What course did you study at Kent? What attracted you to the course?
I studied for a PhD in Economics at Kent. The research portfolio of the department and the scholarship they offered attracted me to the course.
What are you doing now?
I am a Lecturer (Assistant Professor) in Economics at the University of Exeter.
How did studying your PhD prepare you for your current position?
It was instrumental in paving the way for a career in academia in two ways. One, I got the opportunity to teach at the undergraduate level which helped me understand how academia works in the UK. Second, I got valuable training in the process of conducting academic research and support for conducting primary data collection.
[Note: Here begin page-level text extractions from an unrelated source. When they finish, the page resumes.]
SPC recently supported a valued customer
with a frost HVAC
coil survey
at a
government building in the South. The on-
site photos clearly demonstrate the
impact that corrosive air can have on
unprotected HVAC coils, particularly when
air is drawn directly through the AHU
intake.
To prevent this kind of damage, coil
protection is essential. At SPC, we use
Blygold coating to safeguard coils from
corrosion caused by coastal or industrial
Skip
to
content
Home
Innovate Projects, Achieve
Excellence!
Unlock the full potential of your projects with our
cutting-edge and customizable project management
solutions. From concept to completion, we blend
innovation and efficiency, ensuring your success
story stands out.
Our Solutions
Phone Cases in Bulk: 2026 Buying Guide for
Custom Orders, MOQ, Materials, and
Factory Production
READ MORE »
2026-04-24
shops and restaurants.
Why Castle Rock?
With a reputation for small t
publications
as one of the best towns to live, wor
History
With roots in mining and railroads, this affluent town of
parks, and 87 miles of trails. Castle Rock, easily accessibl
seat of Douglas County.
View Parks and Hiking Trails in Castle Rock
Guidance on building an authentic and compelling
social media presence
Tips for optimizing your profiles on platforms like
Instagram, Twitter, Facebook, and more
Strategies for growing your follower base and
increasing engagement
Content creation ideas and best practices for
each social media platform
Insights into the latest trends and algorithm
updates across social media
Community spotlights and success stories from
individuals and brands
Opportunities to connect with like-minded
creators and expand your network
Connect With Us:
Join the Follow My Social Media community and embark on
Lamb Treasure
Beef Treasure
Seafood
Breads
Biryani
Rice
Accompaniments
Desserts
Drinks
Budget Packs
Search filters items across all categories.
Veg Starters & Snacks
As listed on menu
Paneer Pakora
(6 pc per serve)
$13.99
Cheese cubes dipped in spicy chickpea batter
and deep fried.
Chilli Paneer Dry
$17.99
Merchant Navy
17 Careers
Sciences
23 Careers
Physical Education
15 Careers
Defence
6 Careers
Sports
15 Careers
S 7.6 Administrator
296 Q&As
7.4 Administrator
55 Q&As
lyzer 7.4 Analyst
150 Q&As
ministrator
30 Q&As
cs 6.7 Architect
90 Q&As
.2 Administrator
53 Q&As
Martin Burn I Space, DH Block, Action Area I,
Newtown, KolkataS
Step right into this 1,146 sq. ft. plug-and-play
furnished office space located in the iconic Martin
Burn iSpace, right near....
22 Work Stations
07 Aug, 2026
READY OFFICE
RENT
Could you describe a typical day in your current role?
My role is a combination of teaching, doing research, and fulfilling administrative or citizenship roles within the department. So on any day, I could teach a class, then attend a meeting with co-authors for a research project, write or review some code for analysis, and attend a meeting about the departmental seminar that I help co-organize.
What do you love most about your role?
Being free to choose the topics that I do research on and the flexibility in how, when, and where to work.
What steps did you take to get into your current role? What was the process during/after University?
During my PhD, I focused on building a solid research agenda and presenting it at conferences and seminars. This paved the way for the Postdoctoral research fellowship at the University of Oxford which I did after graduating from the University of Kent. During my postdoc, I continued to invest in my research portfolio and network which enabled me to get the permanent academic post that I am currently doing at the University of Exeter.
What skills did you gain at the University, not just from your course that you use now in your career?
Perseverance. Research is not a linear process and can often be challenging and frustrating, especially in how long it can take. Therefore, it is crucial to keep trying and to not give up.
What advice would you give to somebody thinking of coming to Kent?
Focus on your future but also enjoy the journey. Make sure to seize the opportunity of benefiting from the helpful staff, form a network of peers, and of course, build lifelong friendships.
What’s your best memory of studying at Kent?
The charming city and campus!
Mahreen Mahmud studied a PhD in Economics and graduated in 2016.